#### WHAT IS ASKED:
Pull every difference line from the data below, copying each one word for word, and leave the images out of your answer.

═══ PROVIDED RECORDS ═══

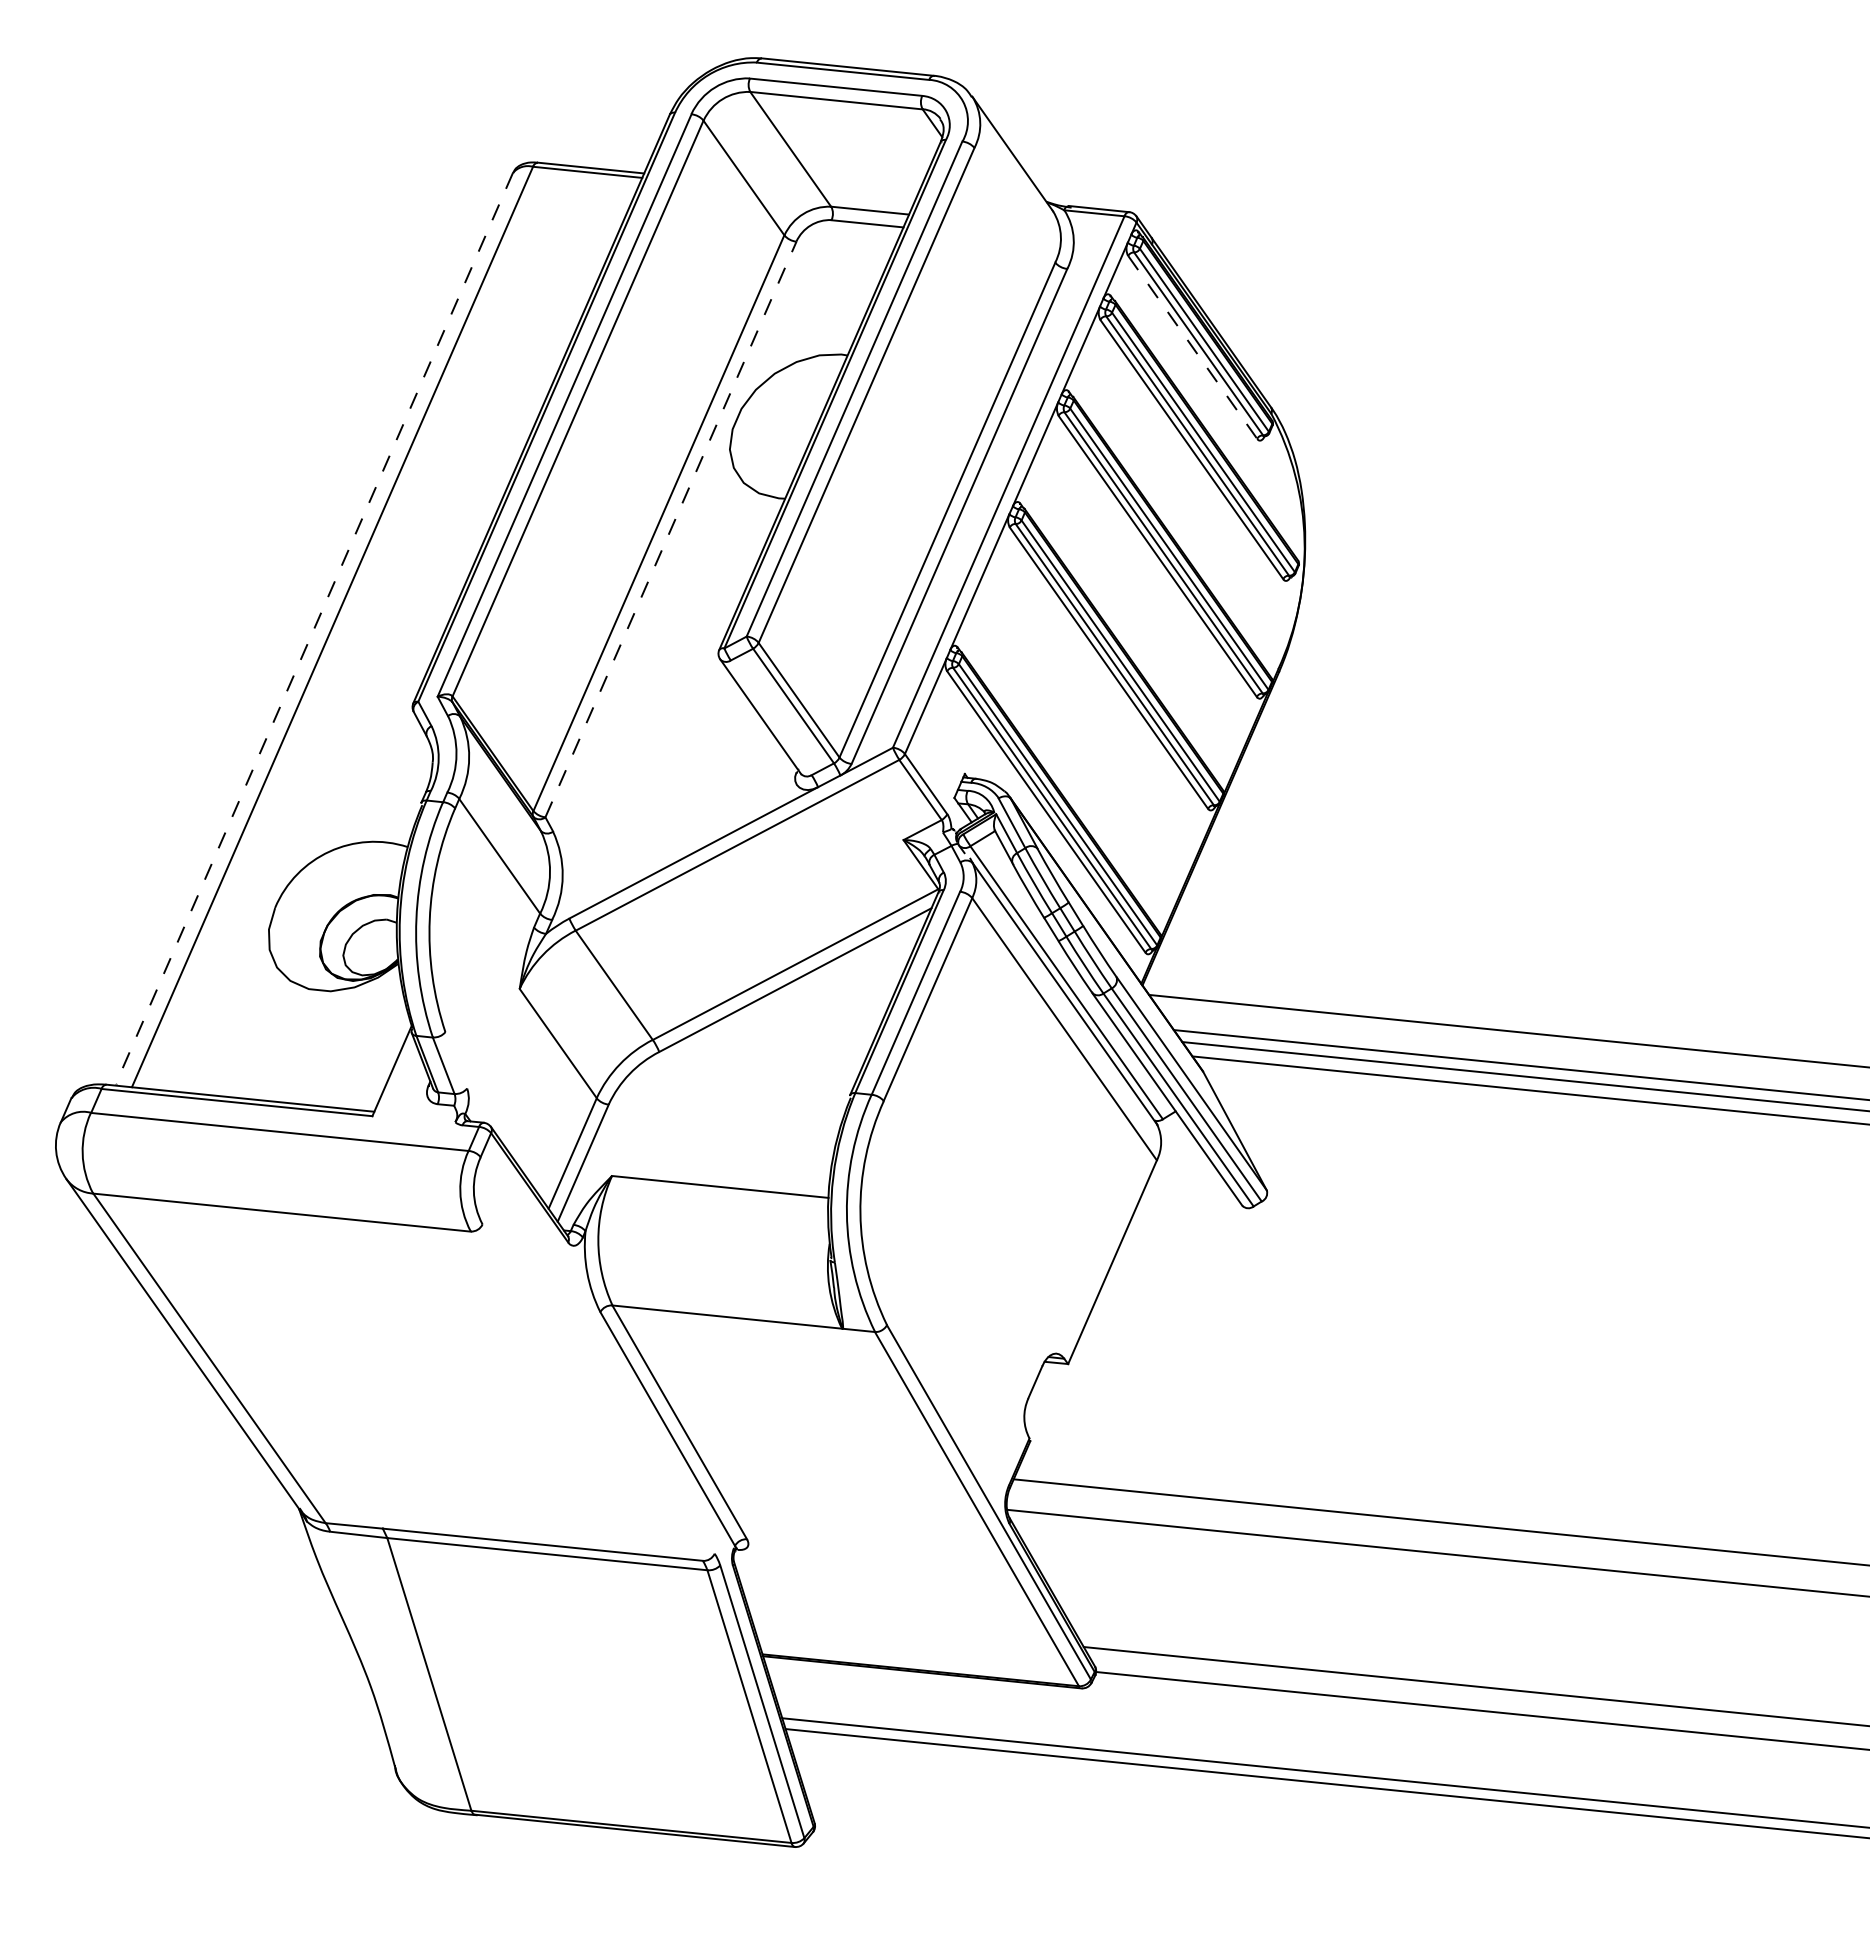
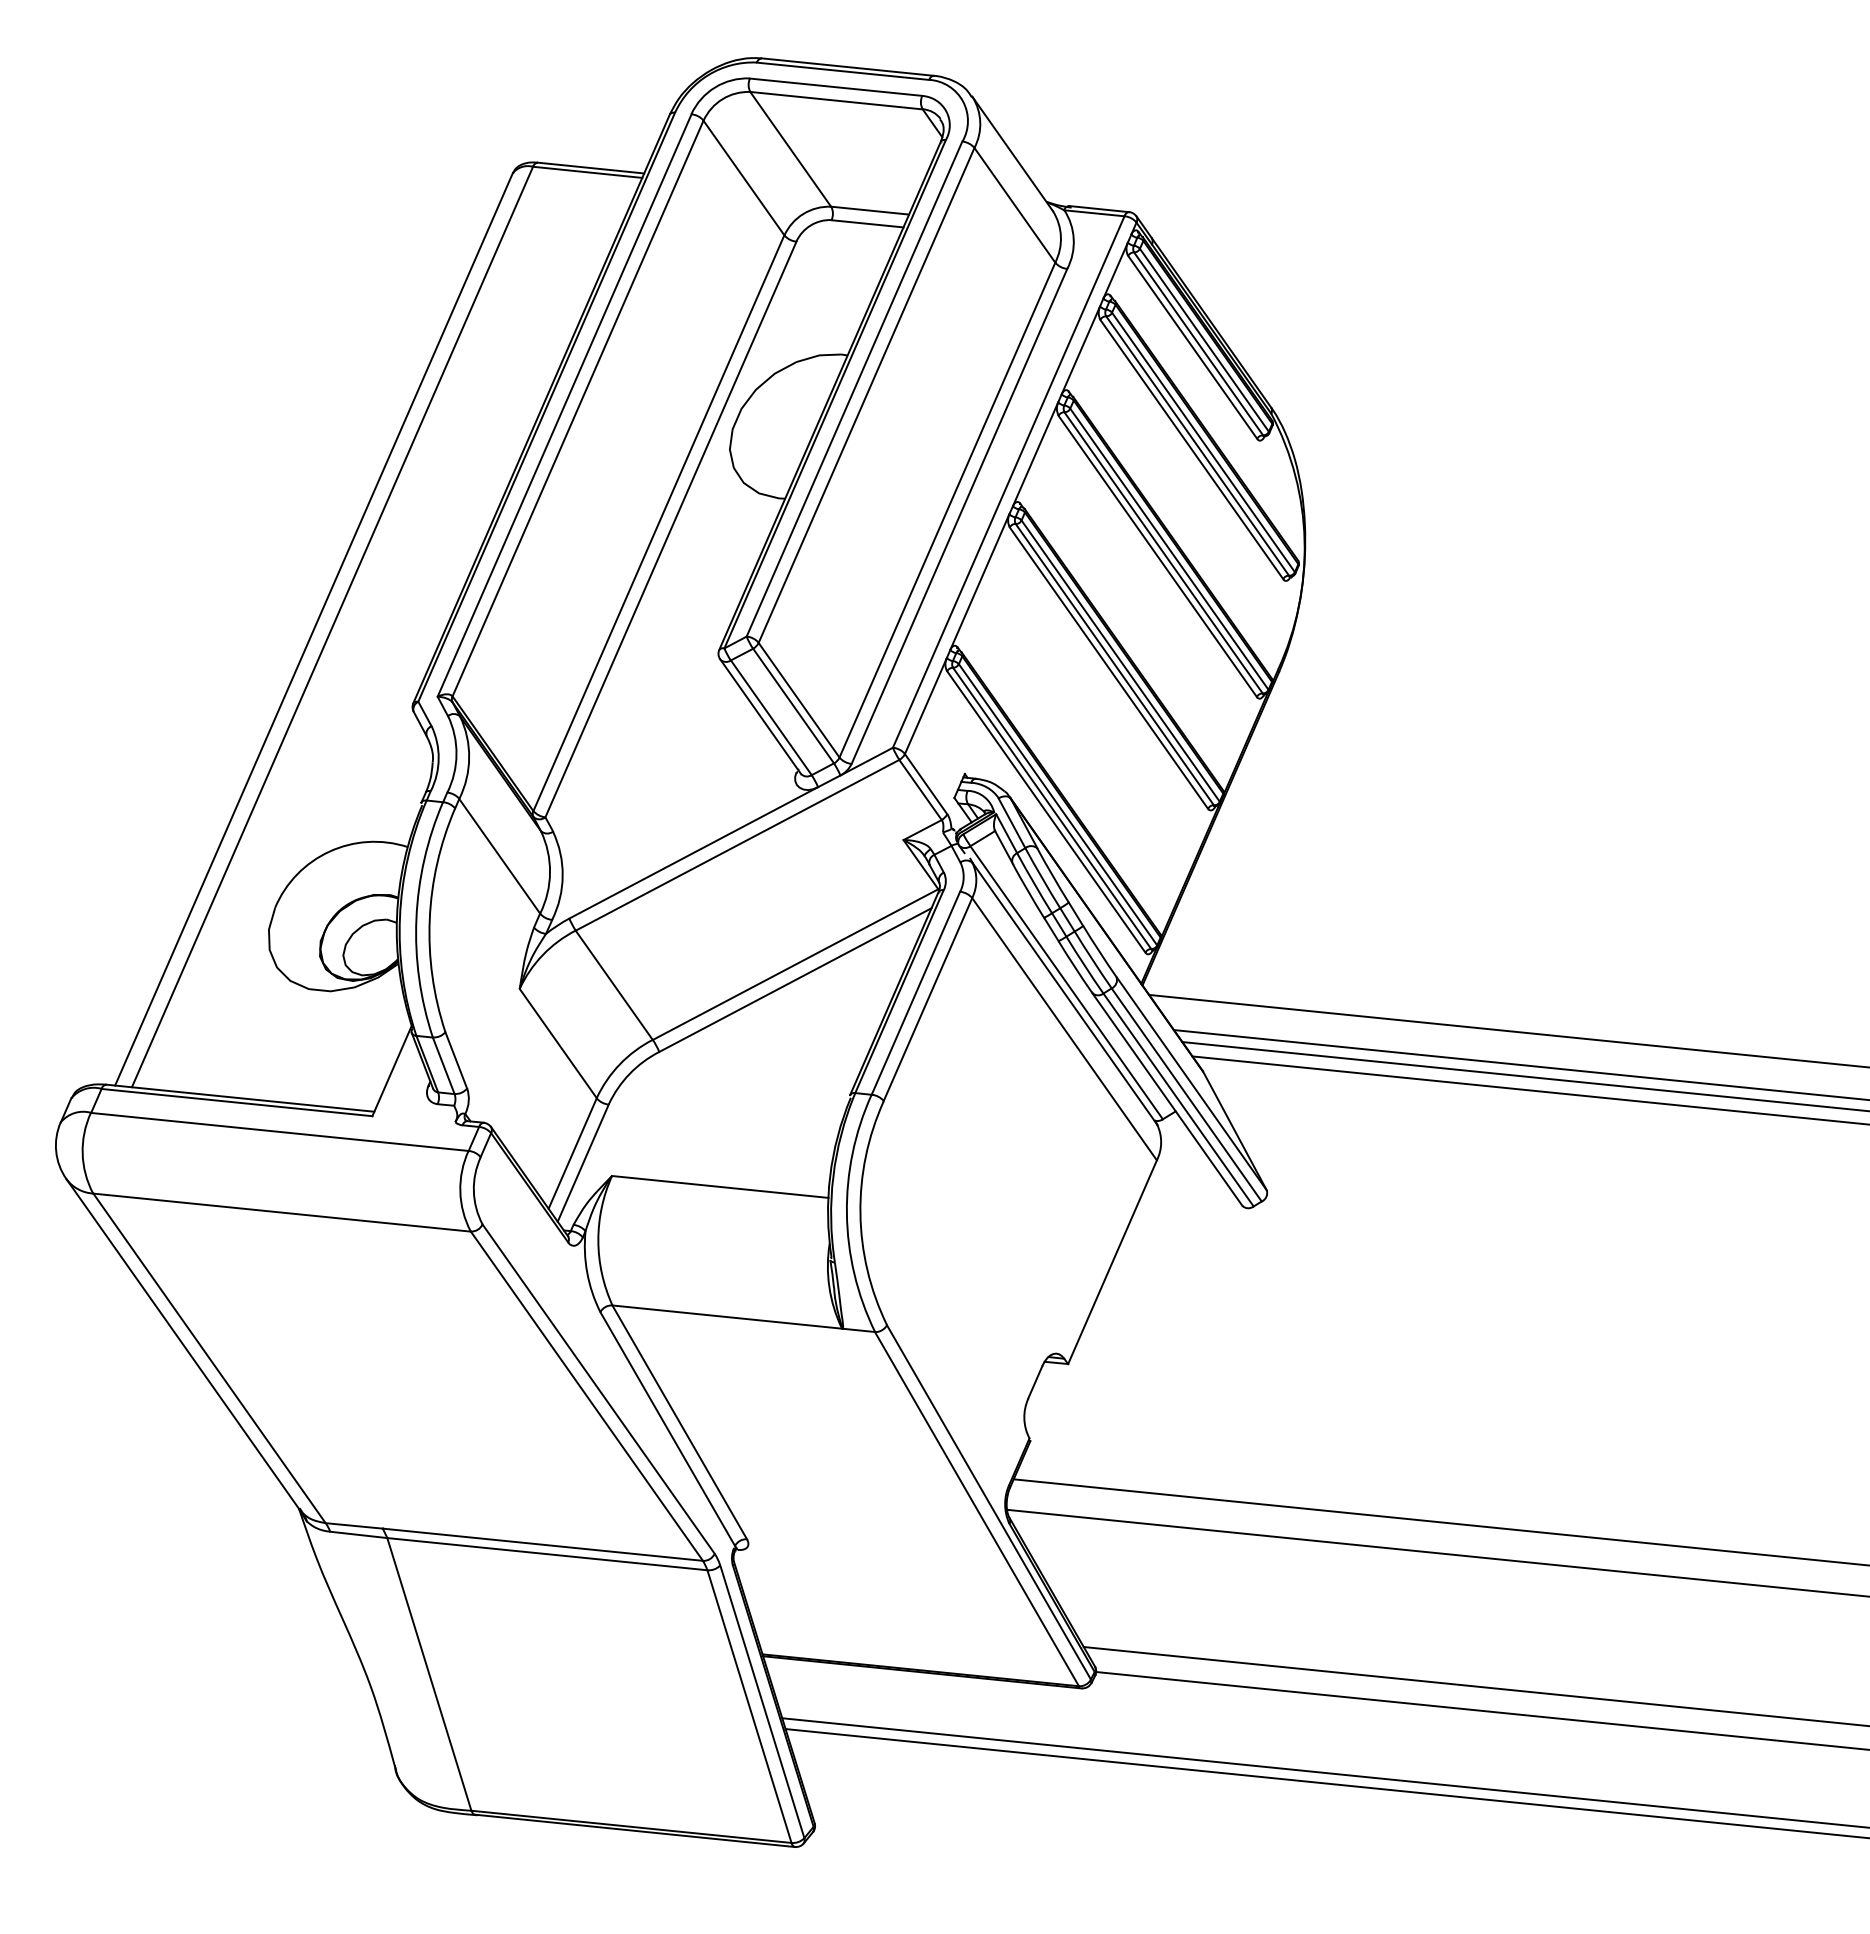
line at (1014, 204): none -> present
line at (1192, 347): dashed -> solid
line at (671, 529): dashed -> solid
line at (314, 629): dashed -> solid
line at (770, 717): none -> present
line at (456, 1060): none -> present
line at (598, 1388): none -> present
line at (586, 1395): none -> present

═══

#### FULL ANSWER:
line at (1014, 204): none -> present
line at (1192, 347): dashed -> solid
line at (671, 529): dashed -> solid
line at (314, 629): dashed -> solid
line at (770, 717): none -> present
line at (456, 1060): none -> present
line at (598, 1388): none -> present
line at (586, 1395): none -> present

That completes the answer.